Bad Cholesterol: Three Simple Foods to Lower it

Scientists have named three simple foods that lower the level of “bad” cholesterol. If you eat right, you can avoid many health problems, including preventing cholesterol plaques. Fruits can help in the fight against “bad” cholesterol.

So, it is essential to include apricot in the diet, since it contains a large amount of pectin and vitamin PP, which help the body remove excess cholesterol and harmful toxins and toxins.

It is advisable to consume more apples, which also contain pectin, and they also contain polyphenols – they relieve inflammation from the cardiovascular system and prevent the occurrence of serious diseases.

Finally, kiwi will also help fight it. This product prevents blood clots, and its constituent antioxidants relieve inflammation from the walls of blood vessels and the heart.

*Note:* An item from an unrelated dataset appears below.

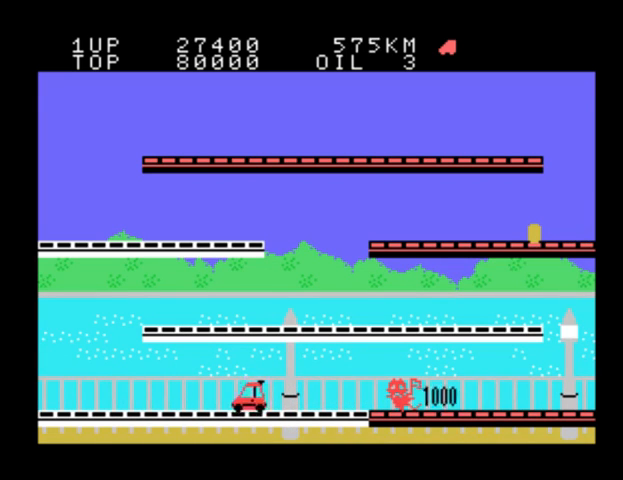
{"buttons": [], "events": []}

Five Simple But Effective Ways To Lower Bad Cholesterol

High levels of cholesterol, or relatively low-density lipoprotein (LDL), are among the risk factors for cardiovascular disease. LDL can build up in arteries, forming plaque, which can cause blockages in blood vessels, which can lead to a heart attack or stroke. Therefore, it is essential to monitor cholesterol levels, especially for people over 50, people with diabetes, smokers, and those who have obesity, hereditary predisposition to heart disease or hypertension.

If you find that your cholesterol level is too high, you need to bring it back to normal. Here are simple yet effective ways to do it.

Improve your diet
First of all, you need to establish food. A wholesome diet is imperative not only for the cardiovascular system but also for the body as a whole. If you require to lower your LDL cholesterol, eat more often: vegetables, fruits, whole grains, fish, chicken, and low-fat milk. One of the most effective cholesterol-lowering diets is the Mediterranean diet, which is high in foods rich in lean protein, omega-3 fatty acids, fibre, vitamins, and more, according to a 2020 study published in the journal Lipidology.

Exercise regularly
Regular exercise helps prevent the buildup of cholesterol in blood vessels, thereby preventing blockage. Adults need to do aerobic exercise (walking, swimming, jogging, dancing, etc.) for an average of 150-300 minutes per week, and at least a couple of times a week, it is worth adding strength training (squats, push-ups, exercises with dumbbells etc.).

Do not smoke
When you quit smoking, you may have a decrease in your “bad” cholesterol, but, conversely, increase your HDL – high-density lipoprotein (“good” cholesterol). Itis confirmed by a study published in the American Heart Journal. Its results showed that participants’ HDL levels increased by 5% just six days after quitting cigarettes.

Keep track of your weight.
Losing weight on a healthy diet and exercise will not only lower your LDL cholesterol levels but also reduce your risk of other health problems, such as type 2 diabetes. Scientists have found that obese people who lose about 10% of their body weight have an immediate decrease in cholesterol and blood pressure, and blood glucose is normalized.

See a doctor
If your lifestyle changes haven’t affected your cholesterol levels in any way, you should see your doctor. It is possible that you need to prescribe a course of drugs, such as statins, that will lower LDL and protect against the development of heart and vascular diseases. Don’t start taking statins without consulting a specialist. They have a lot of side effects that you won’t like at all.